If $p > n$ , then there are more coefficients $\beta_j$ to estimate than there are observations from which to estimate them. This means we cannot and should not fit multiple linear regression using least squares. We will have to take into consideration other methods for high dimensional data. In this case, there is no longer a unique least squares estimate, and there are infinitely many solutions. These least squares solutions can give zero error on the training data, but will be very poorly performing on new data due to high variance. Again, this is overfitting.

What is overfitting?¶

Overfitting is seen when we fit a model that learns to predict our data perfectly, but does not generalize to new data. It follows the noise too closely. As model flexibility (and number of parameters) increases, we can pick up patterns in the data by random chance rather than by some true relationship.

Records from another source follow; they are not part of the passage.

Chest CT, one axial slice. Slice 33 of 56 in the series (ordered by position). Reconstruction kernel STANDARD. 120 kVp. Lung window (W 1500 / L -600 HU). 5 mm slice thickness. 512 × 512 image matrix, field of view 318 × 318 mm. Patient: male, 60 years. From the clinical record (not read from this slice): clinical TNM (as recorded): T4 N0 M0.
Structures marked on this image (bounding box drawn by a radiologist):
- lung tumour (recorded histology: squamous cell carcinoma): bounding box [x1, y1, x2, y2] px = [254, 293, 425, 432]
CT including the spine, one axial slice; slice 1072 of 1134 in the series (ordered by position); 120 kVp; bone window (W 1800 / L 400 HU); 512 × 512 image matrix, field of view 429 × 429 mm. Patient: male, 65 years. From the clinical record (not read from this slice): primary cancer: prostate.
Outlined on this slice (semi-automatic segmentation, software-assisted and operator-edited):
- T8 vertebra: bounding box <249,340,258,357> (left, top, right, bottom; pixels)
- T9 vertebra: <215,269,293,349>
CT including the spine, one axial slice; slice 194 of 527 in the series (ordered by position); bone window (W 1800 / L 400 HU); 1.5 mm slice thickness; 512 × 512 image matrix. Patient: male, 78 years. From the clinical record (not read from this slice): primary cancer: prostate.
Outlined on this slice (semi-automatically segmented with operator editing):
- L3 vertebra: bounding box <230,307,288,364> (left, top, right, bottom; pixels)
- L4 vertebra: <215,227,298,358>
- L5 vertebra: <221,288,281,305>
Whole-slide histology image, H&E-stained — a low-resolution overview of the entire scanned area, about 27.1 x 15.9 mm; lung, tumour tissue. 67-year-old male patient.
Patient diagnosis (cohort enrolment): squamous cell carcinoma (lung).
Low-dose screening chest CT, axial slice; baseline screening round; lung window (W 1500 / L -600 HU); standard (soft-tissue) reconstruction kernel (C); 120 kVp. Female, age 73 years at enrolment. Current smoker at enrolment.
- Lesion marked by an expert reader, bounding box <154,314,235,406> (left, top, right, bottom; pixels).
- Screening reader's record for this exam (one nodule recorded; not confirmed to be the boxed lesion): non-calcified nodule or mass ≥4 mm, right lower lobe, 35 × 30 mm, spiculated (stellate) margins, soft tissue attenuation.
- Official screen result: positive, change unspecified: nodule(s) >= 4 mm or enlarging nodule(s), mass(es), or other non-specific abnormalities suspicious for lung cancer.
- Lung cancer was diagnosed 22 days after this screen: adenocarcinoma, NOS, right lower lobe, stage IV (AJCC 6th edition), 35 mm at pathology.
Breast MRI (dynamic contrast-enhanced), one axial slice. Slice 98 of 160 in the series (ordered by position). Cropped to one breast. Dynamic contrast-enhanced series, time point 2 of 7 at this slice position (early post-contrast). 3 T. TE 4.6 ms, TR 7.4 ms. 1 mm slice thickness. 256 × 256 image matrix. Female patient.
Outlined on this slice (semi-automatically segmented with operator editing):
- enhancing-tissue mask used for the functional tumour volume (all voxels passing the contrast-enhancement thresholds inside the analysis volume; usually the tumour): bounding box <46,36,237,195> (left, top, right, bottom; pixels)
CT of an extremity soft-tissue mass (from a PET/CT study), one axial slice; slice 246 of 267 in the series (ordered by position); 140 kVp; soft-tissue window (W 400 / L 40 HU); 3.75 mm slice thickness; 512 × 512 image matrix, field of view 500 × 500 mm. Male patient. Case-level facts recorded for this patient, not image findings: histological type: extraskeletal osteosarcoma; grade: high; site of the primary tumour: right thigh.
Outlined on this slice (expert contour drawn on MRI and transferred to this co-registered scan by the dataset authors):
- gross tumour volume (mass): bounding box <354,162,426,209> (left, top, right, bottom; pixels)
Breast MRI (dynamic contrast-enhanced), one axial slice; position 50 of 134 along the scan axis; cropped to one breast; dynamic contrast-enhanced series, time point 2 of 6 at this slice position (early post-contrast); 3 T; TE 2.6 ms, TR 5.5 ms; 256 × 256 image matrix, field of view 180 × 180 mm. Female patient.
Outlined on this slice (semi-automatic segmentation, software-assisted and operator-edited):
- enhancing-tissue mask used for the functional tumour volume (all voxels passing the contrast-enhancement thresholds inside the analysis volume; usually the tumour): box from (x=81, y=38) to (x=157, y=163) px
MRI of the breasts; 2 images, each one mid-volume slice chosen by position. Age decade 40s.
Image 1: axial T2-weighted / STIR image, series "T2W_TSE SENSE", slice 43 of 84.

We can look at an example in the notebook that accompanies this lecture.

Cross-validation¶

How can we avoid overfitting? One way is to seek models that minimize the MSE on held out data, that is, data that was not used to train our model.

How do we choose this in practice? For cross validation in general, we might choose to use something like k-fold cross validation, which is where we split the data into k chunks, train on $k-1$ of those sets, and compute test error based on the last fold. However, in time series there are a few things to consider:

Often we want to train on past data to predict future data (so randomly permuting time doesn’t make sense)
We also need to preserve the autocorrelation structure in time series data, so we should not randomly choose some percentage of observations. We want to chunk the data in a way that maintains the temporal order in the fitting.

In the past, cross-validation was not used as it was computationally prohibitive to test many possible training/test splits of the data. Nowadays this is not an issue, and cross-validation can be a very clean way to test model performance without requiring:

normally distributed errors
homoscedasticity
correct model specification
known numbers of parameters

It works for any model without you needing to know anything about the error distribution. This is why this is more popularly used now as compared to parametric approaches such as AIC and BIC (which assume Gaussian errors).

Alternative fitting procedures¶

So what do we do in these cases where we have potentially many parameters and few observations, but we want an accurate and interpretable model? We can constrain or shrink the coefficients to reduce the variance of our estimates at the cost of slightly increasing bias. This also can allow for improved model interpretability - by forcing some coefficients to be very small or to zero, we can more easily interpret our model by removing irrelevant covariates.

We will discuss these next time when we talk about ridge regression and LASSO regression, also called L2 and L1 regularization, respectively.